=== Document section ===
——————————
Here's what I have so far:

number of transports = N / C

fuel amount for distance D = D * F

X = N - ((number of transports) * 2 * (fuel amount for distance D))

Answer 1

Assuming that N, D, C and F are inputs, -

float computeMaxGrains(float N, float D, float C, float F)
{
    //Case when the cart can carry all grains at once
    if(N <= C)
    {
        float remainingGrains = N - D*F;
        if(remainingGrains >= 0)
        {
            return remainingGrains;
        }
        else
        {
            //out of fuel
            return 0;
        }
    }

    // Grains consumed per Km = (Total Number of Trips) * F
    // Total Number of Trips = 2*(N/C) + 1
    float grainsConsumedPerKm = (float) (2*(Math.floor(N/C)) + 1);

    // Remaining grains after Camels fuel = C*(N/C - 1)
    float remainingGrains = (float) (C*(Math.floor(N/C)));

    // Distance that the Camel is able to travel before the camel is 
    // 1 less round trip = 
    // (N - Remaining Grains) / grainsConsumedPerKm
    // From equation N - (grainsConsumedPerKm * distanceTravelled) = 
    // Remaining Grains
    float distanceTravelled = (N - remainingGrains) / grainsConsumedPerKm;

    if(distanceTravelled >= D)
    {
        return N - (D * grainsConsumedPerKm);
    }

    //Use recursion for every 1 less round trip
    return computeMaxGrains(remainingGrains, D-distanceTravelled, C, F);
}
——————————
=== Exercise objective ===
Can you transcribe the grain transport thread above word for word, code and comments included?

Body or hand keypoint data
——————————
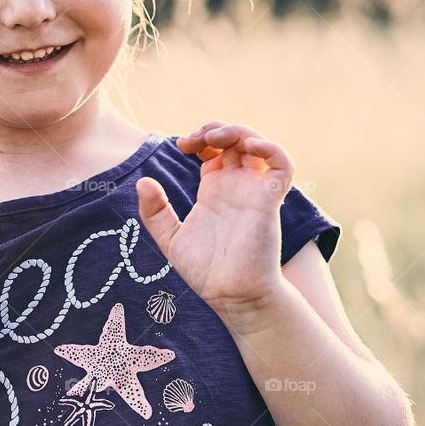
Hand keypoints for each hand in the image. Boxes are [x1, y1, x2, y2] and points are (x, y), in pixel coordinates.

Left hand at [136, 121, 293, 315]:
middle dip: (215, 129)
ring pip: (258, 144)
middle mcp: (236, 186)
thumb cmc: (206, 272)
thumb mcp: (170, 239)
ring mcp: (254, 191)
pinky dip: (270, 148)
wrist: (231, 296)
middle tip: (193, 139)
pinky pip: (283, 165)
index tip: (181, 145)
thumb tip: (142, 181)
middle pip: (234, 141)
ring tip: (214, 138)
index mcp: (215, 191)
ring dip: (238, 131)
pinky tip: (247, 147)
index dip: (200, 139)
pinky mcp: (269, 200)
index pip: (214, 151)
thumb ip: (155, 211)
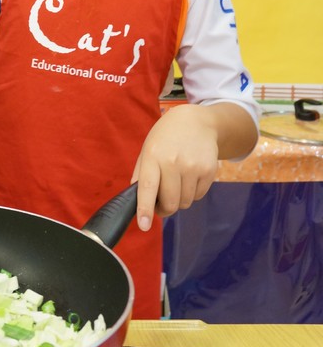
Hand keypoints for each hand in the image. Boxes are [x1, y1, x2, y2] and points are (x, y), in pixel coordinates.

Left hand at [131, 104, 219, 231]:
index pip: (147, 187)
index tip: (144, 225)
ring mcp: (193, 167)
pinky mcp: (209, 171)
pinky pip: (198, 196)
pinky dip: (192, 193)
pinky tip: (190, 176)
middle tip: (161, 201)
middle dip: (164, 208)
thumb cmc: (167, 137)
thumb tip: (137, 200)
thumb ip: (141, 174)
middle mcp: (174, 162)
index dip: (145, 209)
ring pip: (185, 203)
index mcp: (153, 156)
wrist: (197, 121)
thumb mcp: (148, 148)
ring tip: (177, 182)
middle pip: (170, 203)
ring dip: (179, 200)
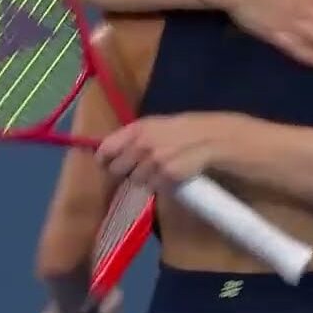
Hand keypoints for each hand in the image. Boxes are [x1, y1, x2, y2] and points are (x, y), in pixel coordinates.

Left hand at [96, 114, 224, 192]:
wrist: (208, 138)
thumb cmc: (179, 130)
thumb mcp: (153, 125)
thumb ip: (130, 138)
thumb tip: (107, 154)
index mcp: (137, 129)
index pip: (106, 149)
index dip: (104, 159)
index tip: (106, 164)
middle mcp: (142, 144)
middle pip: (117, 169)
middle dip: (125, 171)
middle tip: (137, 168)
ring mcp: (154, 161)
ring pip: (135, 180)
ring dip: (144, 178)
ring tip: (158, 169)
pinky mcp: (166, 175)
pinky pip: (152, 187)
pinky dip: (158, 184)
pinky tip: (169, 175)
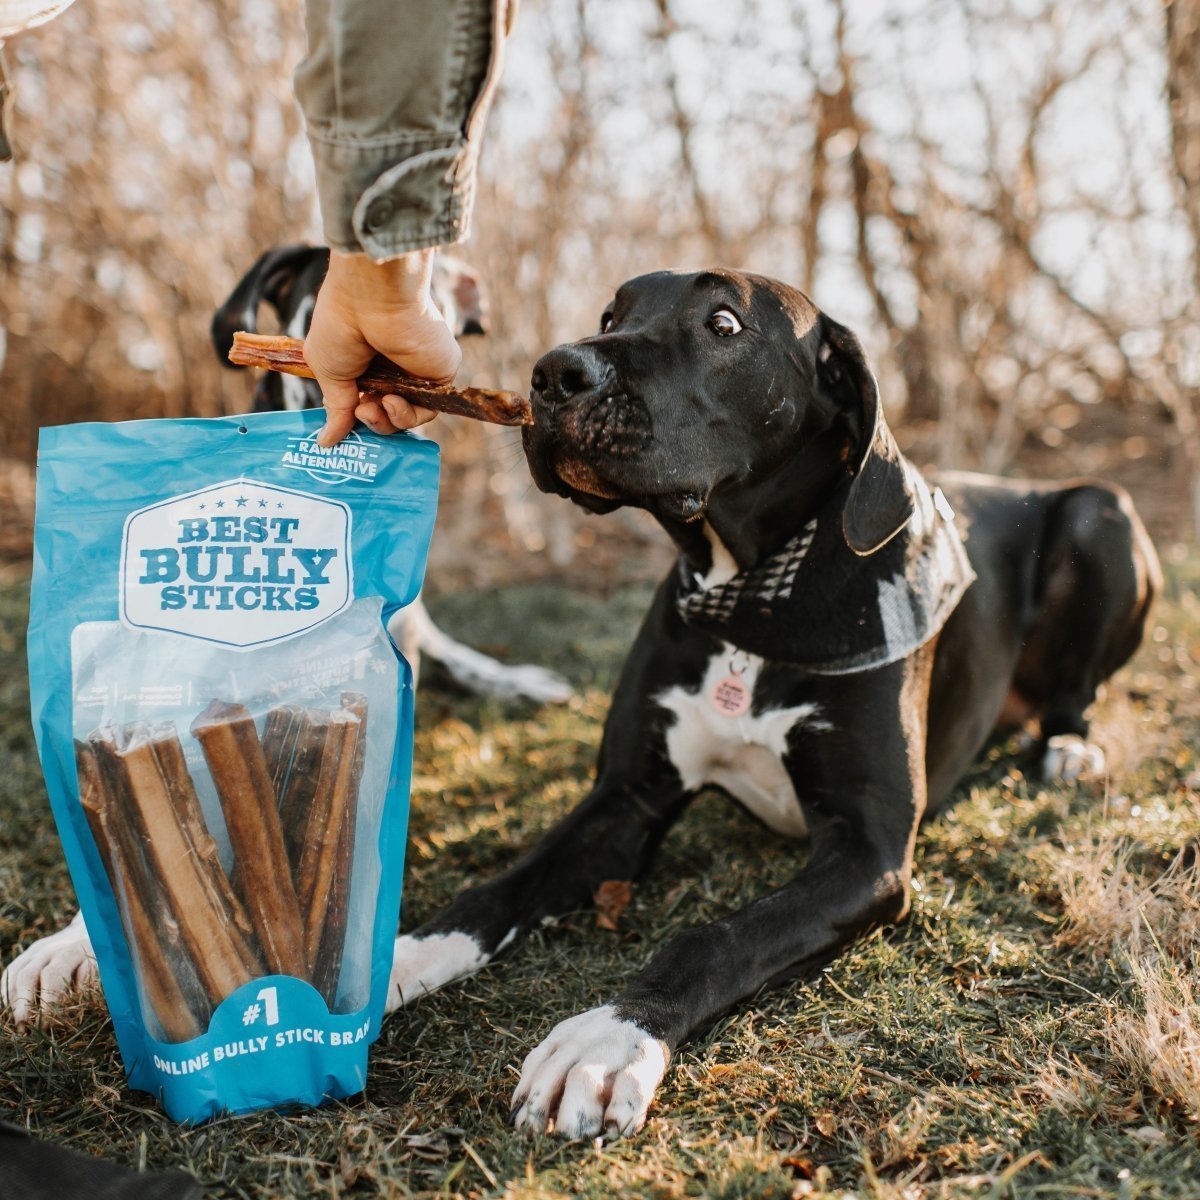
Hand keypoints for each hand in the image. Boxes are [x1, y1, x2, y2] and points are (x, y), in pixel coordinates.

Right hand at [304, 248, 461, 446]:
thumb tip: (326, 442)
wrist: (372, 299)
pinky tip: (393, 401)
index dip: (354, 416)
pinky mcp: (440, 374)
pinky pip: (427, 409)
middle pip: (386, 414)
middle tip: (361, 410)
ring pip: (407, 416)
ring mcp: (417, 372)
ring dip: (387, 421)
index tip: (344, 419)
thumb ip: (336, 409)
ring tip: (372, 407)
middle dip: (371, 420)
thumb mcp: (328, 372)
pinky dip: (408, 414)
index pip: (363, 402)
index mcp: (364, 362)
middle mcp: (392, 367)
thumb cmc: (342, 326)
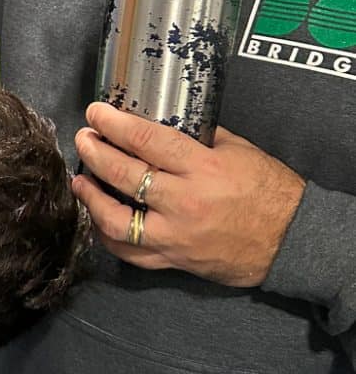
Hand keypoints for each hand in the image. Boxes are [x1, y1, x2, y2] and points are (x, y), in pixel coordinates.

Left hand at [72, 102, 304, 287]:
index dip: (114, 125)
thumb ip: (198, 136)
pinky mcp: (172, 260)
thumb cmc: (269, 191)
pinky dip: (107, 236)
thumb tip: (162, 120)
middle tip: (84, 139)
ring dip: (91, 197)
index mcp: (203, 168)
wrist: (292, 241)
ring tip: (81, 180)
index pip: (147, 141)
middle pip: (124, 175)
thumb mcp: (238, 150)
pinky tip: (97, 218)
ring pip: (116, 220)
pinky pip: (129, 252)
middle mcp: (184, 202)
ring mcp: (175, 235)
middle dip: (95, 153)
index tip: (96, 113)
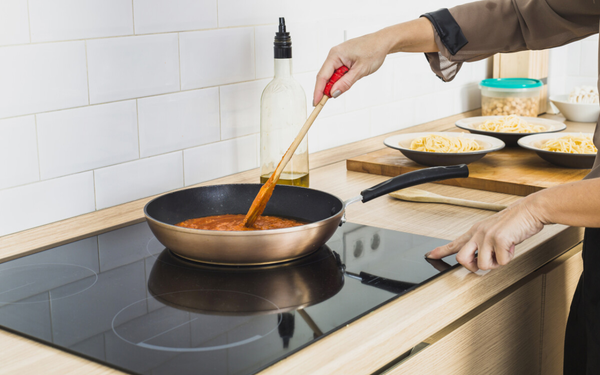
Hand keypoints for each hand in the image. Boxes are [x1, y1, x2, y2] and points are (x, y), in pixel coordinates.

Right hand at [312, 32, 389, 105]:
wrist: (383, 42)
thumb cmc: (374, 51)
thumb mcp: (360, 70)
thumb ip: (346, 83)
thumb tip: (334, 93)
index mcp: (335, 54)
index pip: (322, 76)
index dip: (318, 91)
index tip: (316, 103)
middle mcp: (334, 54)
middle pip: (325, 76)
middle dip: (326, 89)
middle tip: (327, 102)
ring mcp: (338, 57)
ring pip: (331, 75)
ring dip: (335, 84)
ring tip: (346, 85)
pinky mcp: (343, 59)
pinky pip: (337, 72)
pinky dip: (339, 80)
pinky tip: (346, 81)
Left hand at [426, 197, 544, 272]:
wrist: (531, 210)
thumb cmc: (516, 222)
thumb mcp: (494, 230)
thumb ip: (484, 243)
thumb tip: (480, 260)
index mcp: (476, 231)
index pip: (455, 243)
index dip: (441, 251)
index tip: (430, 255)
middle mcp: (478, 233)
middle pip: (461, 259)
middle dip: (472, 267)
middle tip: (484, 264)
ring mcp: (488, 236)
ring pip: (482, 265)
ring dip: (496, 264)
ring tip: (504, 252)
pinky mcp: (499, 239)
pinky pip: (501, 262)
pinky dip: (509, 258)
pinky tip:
——————————
=== Solution for this task ===
Here's what I have so far:

number of transports = N / C

fuel amount for distance D = D * F

X = N - ((number of transports) * 2 * (fuel amount for distance D))

Answer 1

Assuming that N, D, C and F are inputs, -

float computeMaxGrains(float N, float D, float C, float F)
{
    //Case when the cart can carry all grains at once
    if(N <= C)
    {
        float remainingGrains = N - D*F;
        if(remainingGrains >= 0)
        {
            return remainingGrains;
        }
        else
        {
            //out of fuel
            return 0;
        }
    }

    // Grains consumed per Km = (Total Number of Trips) * F
    // Total Number of Trips = 2*(N/C) + 1
    float grainsConsumedPerKm = (float) (2*(Math.floor(N/C)) + 1);

    // Remaining grains after Camels fuel = C*(N/C - 1)
    float remainingGrains = (float) (C*(Math.floor(N/C)));

    // Distance that the Camel is able to travel before the camel is 
    // 1 less round trip = 
    // (N - Remaining Grains) / grainsConsumedPerKm
    // From equation N - (grainsConsumedPerKm * distanceTravelled) = 
    // Remaining Grains
    float distanceTravelled = (N - remainingGrains) / grainsConsumedPerKm;

    if(distanceTravelled >= D)
    {
        return N - (D * grainsConsumedPerKm);
    }

    //Use recursion for every 1 less round trip
    return computeMaxGrains(remainingGrains, D-distanceTravelled, C, F);
}